Using code to generate code with a build rule

If you've ever used lookup tables, you'll know that they can be annoying to maintain. If you want to change them, you need to regenerate them and then reintegrate them into your project.

With a custom build rule, the regeneration and reintegration can be done automatically.

The code that generates the SinTable looks like this:

enum
{
    ProcessName = 0,
    OutputFile,
    TableSteps,
    ArgumentCount
};

int main (int argc, const char * argv[])
{
    if (argc != ArgumentCount)
        return 1;
    
    FILE *outputFile = fopen(argv[OutputFile], "w");
    long tableSteps = strtol(argv[TableSteps], NULL, 10);
    
    fprintf(outputFile, "const float SinTable[%ld] = \n", tableSteps);
    fprintf(outputFile, "{\n");
    for (long i = 0; i < tableSteps; i++)
    {
        fprintf(outputFile, "    %ff,\n", 0.5f * sinf(i * 2.0f * 3.14159265f / tableSteps));
    }
    fprintf(outputFile, "\n};\n");
    fprintf(outputFile, "const long SinTableSize = %ld;", tableSteps);
    
    return 0;
}

I put it in a file named SinTable.gen.c then I added a custom build rule to the target (Project→Edit Active Target→Rules).

The custom build rule looks like this:

What this does is:

  1. Takes any file that ends in .gen.c
  2. Compiles it to a .gen file in the Derived files directory
  3. Executes the .gen program to generate a gen.result.c file in the same directory
  4. Tells Xcode that it produces the gen.result.c file and Xcode will then build it according to Xcode's standard C compilation rules, integrating it with the rest of the program.

Custom Build Rules versus Custom Build Phases

Many people are familiar with Custom Build Phases for running scripts during their builds.

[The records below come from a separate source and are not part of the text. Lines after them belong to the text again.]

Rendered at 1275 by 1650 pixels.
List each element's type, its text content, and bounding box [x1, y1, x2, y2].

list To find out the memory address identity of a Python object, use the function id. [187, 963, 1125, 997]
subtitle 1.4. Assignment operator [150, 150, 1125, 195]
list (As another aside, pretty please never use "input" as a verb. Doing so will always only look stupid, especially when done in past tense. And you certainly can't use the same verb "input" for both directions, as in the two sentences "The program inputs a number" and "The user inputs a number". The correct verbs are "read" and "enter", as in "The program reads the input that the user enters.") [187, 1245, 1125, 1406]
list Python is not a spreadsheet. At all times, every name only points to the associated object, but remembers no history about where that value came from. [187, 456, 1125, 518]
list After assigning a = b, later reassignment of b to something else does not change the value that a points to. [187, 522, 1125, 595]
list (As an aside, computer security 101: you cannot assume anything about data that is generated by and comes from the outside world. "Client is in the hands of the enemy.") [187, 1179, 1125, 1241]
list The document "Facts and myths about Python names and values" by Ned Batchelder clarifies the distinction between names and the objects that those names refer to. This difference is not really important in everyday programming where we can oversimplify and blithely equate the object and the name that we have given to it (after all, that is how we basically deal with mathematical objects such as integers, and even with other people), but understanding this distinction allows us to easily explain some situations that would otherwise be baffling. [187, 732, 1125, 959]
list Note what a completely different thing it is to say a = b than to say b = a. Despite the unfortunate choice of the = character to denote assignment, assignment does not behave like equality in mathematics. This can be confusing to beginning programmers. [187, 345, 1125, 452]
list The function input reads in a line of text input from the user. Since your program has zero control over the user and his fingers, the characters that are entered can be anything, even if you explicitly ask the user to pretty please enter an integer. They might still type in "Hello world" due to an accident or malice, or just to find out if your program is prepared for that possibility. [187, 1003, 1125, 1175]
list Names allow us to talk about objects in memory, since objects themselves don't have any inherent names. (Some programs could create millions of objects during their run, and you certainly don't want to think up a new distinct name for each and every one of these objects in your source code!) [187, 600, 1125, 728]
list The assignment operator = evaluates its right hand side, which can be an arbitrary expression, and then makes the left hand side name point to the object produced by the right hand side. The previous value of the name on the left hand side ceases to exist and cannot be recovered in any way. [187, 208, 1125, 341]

It is important to understand the differences between the two:

Custom Build RuleRun Script Custom Build Phase
Is an arbitrary /bin/sh scriptIs an arbitrary /bin/sh script
Runs once for input of a given typeRuns exactly once per build
Only runs when an input of the relevant type changesRuns on either every build (no inputs/outputs specified) or when specifically nominated "input" files are newer than nominated "output" files.
Outputs can be automatically picked up by Xcode for further processing by other build rulesXcode doesn't touch outputs — you must handle all processing yourself
Only visible in the Target's Settings windowVisible in the Group Tree by expanding the Target

Custom Build Rules are ideal for generating files that will be picked up by another build rule (for example, generating source code or .o files). Custom Build Phases are a better option for applying build numbers or handling the final built product.

Conclusion

Download the complete project for this post: Spinner.zip (25kb).

5 times faster, easy to implement and maintain.

Of course, lookup tables have a major limitation: they use memory. This table was only 84 entries long, so there's no real problem but if you need thousands of entries, you'll need to test to make sure you're actually gaining performance. Also, if the table is never in cache (because you're using huge amounts of memory between lookups), you're unlikely to save much time.

The point of this post though was to demonstrate build rules. This build rule keeps the lookup table up-to-date on every build and won't run unless the .gen.c file changes, so it won't recompile unnecessarily. The key strength of the build rule is that it will automatically run on all ".gen.c" files we happen to add to this target and the outputs are automatically picked up by Xcode and compiled and linked with the rest of the target.

These two points are the key advantages of Build Rules in Xcode: running on every file of a given type and integration into the build pipeline. If you only need your script to run once per build (instead of once per file) and you don't need Xcode to further handle the outputs, you can use Run Script Custom Build Phases instead.